Malko ouvrit la porte. Devant le colt, le moinillon, collé au battant, fit un saut en arrière.

Lucrezia partit en courant vers la porte. Malko agita le canon du colt sous le nez du moinillon.

— Si vous dites un mot avant que nous soyons dans la rue, je vous fais sauter la tête.

Le moinillon retrouva du même coup sa charité chrétienne et le goût du silence. Passant un œil par la porte, il aperçut Father Muskie en train de ramper dans une mare de sang et poussa un couinement d’effroi.

Malko et Lucrezia étaient déjà à la porte. Le soleil et les bruits de la rue leur firent du bien. Ils avaient l’impression de revenir d’un autre monde. Malko prit le volant et dévala l’avenue Camacho. Le plus urgent était de mettre les documents en lieu sûr.

Avant de les échanger à Don Federico Sturm contre la vie de Klaus Heinkel, à qui on avait retiré les crocs.

* * *

Moshe Porat prit une loupe et examina soigneusement une des photos. Les deux autres Israéliens avaient déjà photocopié tous les documents apportés par Malko.

— Cet homme en soutane blanche est Martin Borman, dit lentement Porat. Plus connu sous le nom de Padre Augustin. Cette photo est prise près du monastère de Burranabaque, dans les Yungas. Les ouvriers que vous voyez derrière lui et à qui Padre Augustin présente ce trophée sont ceux qui ont modernisé le monastère. En y adjoignant, entre autres, un système radio à ondes courtes ultramoderne. Tout ceci a été envoyé d’Allemagne par les amis de Borman.

Malko était stupéfait.

— Vous saviez que Borman était en Bolivie ?

Moshe sourit tristement.

— Nous avons tout su de Borman. Avec un peu de retard, malheureusement. Et il est si bien protégé qu’on ne peut rien tenter. Maintenant, il est reparti au Paraguay, dans une région absolument déserte, sauf quelques colonies allemandes.
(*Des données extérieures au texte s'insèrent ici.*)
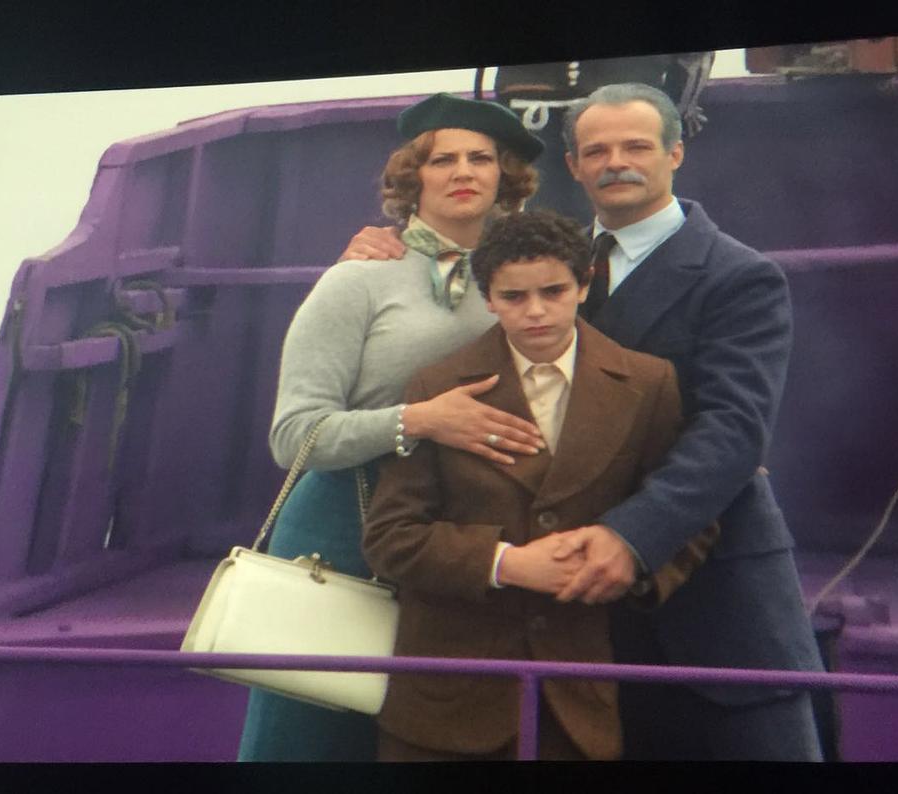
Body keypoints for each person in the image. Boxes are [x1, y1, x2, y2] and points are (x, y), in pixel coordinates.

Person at [340, 82, 824, 761]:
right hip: (574, 627)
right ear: (573, 165)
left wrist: (631, 538)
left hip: (703, 593)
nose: (615, 162)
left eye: (636, 146)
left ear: (676, 153)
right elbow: (465, 258)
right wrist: (388, 245)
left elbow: (733, 434)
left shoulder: (739, 277)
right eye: (596, 150)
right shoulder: (551, 261)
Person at [236, 93, 548, 762]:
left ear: (505, 176)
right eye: (442, 160)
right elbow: (295, 435)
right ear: (414, 177)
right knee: (310, 742)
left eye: (480, 158)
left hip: (455, 543)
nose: (462, 172)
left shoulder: (523, 282)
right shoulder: (358, 280)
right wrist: (422, 420)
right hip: (343, 535)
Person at [360, 209, 720, 761]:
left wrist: (630, 559)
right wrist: (507, 563)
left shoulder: (649, 383)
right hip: (444, 706)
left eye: (553, 291)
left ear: (584, 285)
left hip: (575, 703)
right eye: (513, 296)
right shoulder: (437, 385)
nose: (535, 312)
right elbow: (390, 538)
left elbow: (690, 516)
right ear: (488, 298)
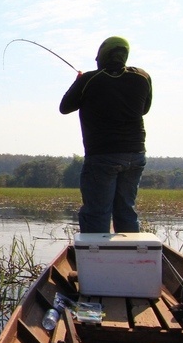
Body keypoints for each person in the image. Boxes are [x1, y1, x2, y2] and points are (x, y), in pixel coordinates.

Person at [60, 36, 152, 233]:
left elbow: (65, 107)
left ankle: (95, 261)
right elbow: (144, 109)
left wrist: (79, 83)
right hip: (136, 155)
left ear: (103, 55)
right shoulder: (143, 77)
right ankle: (132, 260)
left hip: (102, 156)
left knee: (97, 213)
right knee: (126, 210)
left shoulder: (89, 80)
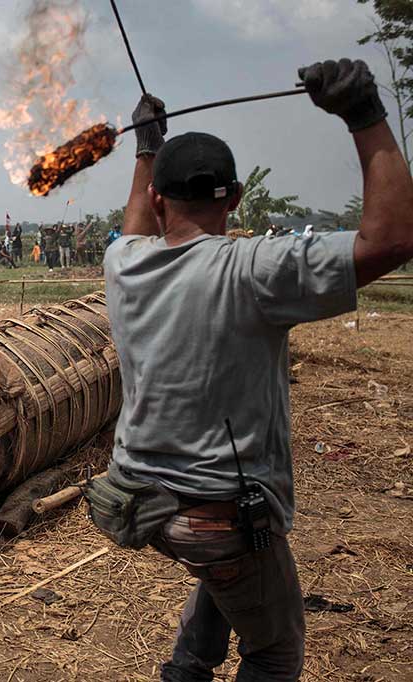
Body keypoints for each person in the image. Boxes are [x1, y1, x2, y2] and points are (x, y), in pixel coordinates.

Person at [94, 59, 413, 681]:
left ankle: (186, 668)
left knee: (226, 585)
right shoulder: (256, 270)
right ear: (237, 199)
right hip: (217, 514)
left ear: (159, 198)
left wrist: (146, 149)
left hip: (142, 500)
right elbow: (393, 239)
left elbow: (135, 223)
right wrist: (365, 116)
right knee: (274, 650)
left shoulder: (124, 265)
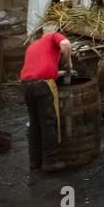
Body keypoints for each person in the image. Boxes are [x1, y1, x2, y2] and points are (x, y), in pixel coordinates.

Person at [20, 30, 72, 170]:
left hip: (27, 85)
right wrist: (66, 63)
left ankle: (35, 161)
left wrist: (63, 72)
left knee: (35, 123)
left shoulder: (33, 47)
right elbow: (66, 45)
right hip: (42, 85)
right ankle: (50, 162)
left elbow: (45, 70)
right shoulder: (53, 36)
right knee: (48, 123)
Une autre photo représentait l’assistance d’un baptême. Rien que des étrangers. Moshe Porat montra une silhouette au second plan, enveloppée dans une grande soutane.
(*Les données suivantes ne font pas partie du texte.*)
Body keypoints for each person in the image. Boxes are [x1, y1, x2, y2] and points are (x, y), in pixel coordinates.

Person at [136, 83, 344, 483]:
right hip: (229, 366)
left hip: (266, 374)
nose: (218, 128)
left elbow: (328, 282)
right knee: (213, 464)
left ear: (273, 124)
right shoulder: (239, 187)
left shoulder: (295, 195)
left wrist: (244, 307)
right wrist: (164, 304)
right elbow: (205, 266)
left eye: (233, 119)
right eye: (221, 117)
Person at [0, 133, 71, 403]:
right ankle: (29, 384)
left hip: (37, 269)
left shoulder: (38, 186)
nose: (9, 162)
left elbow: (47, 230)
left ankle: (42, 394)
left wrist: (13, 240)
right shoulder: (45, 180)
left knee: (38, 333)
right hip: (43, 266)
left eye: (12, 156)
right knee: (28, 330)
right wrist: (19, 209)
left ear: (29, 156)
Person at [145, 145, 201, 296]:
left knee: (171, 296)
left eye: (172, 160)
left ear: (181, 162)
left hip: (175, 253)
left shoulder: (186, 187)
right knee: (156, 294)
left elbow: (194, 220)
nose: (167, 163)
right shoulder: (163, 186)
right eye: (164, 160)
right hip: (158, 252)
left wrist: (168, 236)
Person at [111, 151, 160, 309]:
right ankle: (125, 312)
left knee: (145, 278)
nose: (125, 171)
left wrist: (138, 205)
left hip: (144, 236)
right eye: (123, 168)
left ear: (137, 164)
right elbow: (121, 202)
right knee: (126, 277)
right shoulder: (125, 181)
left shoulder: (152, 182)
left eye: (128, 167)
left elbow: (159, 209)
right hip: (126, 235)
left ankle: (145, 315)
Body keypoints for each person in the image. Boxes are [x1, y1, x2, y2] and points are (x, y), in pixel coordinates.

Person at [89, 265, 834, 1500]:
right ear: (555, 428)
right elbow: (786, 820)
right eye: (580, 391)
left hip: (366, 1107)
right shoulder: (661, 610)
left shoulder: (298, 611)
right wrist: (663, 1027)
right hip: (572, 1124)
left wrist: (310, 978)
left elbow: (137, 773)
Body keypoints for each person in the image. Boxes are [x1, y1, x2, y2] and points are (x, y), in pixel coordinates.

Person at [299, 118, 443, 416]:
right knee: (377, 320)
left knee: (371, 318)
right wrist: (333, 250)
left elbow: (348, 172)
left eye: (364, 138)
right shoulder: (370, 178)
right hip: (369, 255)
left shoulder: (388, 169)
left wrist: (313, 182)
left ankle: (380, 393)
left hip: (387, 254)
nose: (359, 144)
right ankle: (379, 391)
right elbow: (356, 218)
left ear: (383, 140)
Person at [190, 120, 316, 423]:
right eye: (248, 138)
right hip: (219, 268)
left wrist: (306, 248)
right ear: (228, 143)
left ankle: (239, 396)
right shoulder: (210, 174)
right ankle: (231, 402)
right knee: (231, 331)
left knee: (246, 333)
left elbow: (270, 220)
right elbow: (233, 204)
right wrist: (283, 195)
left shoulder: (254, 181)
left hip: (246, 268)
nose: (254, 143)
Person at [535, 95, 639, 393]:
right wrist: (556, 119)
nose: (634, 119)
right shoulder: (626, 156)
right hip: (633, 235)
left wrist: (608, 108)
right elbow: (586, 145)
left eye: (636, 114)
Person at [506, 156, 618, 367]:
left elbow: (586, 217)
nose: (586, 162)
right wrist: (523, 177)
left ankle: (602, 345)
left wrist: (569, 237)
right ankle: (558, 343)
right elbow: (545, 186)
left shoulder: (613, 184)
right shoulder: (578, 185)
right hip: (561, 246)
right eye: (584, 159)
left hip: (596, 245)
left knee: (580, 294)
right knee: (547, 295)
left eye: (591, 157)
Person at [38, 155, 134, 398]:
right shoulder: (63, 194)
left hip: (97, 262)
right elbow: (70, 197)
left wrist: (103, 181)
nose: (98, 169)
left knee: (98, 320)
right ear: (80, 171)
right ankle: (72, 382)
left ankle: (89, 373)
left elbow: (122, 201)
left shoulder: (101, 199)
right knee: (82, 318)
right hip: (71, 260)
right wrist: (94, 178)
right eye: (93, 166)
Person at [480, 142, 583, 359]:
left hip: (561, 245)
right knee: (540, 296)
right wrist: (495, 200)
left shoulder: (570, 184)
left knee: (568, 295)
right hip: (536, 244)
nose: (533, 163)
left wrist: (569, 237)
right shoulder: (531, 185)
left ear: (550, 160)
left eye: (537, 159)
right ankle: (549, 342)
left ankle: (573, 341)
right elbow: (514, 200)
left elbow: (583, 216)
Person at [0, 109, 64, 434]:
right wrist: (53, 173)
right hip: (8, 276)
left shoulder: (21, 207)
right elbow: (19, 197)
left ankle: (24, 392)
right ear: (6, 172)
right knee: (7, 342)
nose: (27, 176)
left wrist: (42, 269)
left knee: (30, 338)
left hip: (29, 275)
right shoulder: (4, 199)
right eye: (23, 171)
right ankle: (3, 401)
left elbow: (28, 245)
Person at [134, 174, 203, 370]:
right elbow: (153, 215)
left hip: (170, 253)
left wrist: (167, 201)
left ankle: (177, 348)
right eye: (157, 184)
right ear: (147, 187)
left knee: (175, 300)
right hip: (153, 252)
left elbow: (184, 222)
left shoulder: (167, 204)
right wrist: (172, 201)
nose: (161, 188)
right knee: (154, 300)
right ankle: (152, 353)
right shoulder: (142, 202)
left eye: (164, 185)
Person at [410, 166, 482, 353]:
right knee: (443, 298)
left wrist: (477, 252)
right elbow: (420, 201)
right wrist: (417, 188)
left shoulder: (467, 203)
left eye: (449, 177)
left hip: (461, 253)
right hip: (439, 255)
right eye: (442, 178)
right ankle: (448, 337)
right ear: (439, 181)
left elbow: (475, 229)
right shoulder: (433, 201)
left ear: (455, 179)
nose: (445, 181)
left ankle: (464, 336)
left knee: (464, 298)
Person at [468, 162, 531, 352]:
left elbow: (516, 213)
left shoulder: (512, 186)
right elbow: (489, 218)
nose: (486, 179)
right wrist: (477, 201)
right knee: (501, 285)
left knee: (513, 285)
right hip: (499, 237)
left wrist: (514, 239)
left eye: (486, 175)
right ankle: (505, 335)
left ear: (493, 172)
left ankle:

— Voilà encore Padre Augustin… Martin Borman si vous préférez… C’est le baptême d’un de ses amis allemands qui vit au Brésil. La cérémonie se passe également au couvent de Burranabaque.

Malko était déçu.

— Mais alors, tout ceci ne vous sert à rien, ne vous apprend rien ?

— Pas grand-chose, reconnut l’Israélien. Il y a longtemps que notre Division 6 a renoncé à s’emparer de Borman. Les gouvernements bolivien et paraguayen le protègent. Certes, leurs services secrets sont généralement au courant de ses déplacements, mais ils ne nous avertissent pas.

— Évidemment, publier ces documents embarrasserait certains officiels, mais cela n’irait pas plus loin. Pour le reste, c’est la liste des contacts qui relient Martin Borman à l’extérieur. Quatre hommes dont nous connaissions déjà les noms. Les notes sur leurs activités ne nous apprennent pas grand-chose non plus. Bien sûr, cela pourrait servir, si le gouvernement acceptait de se débarrasser des criminels de guerre, mais ce n’est pas demain la veille…

— Même les partis de gauche les protègent.

— Mais pourquoi ? demanda Malko de plus en plus stupéfait.

Moshe frotta son pouce et son index l’un contre l’autre.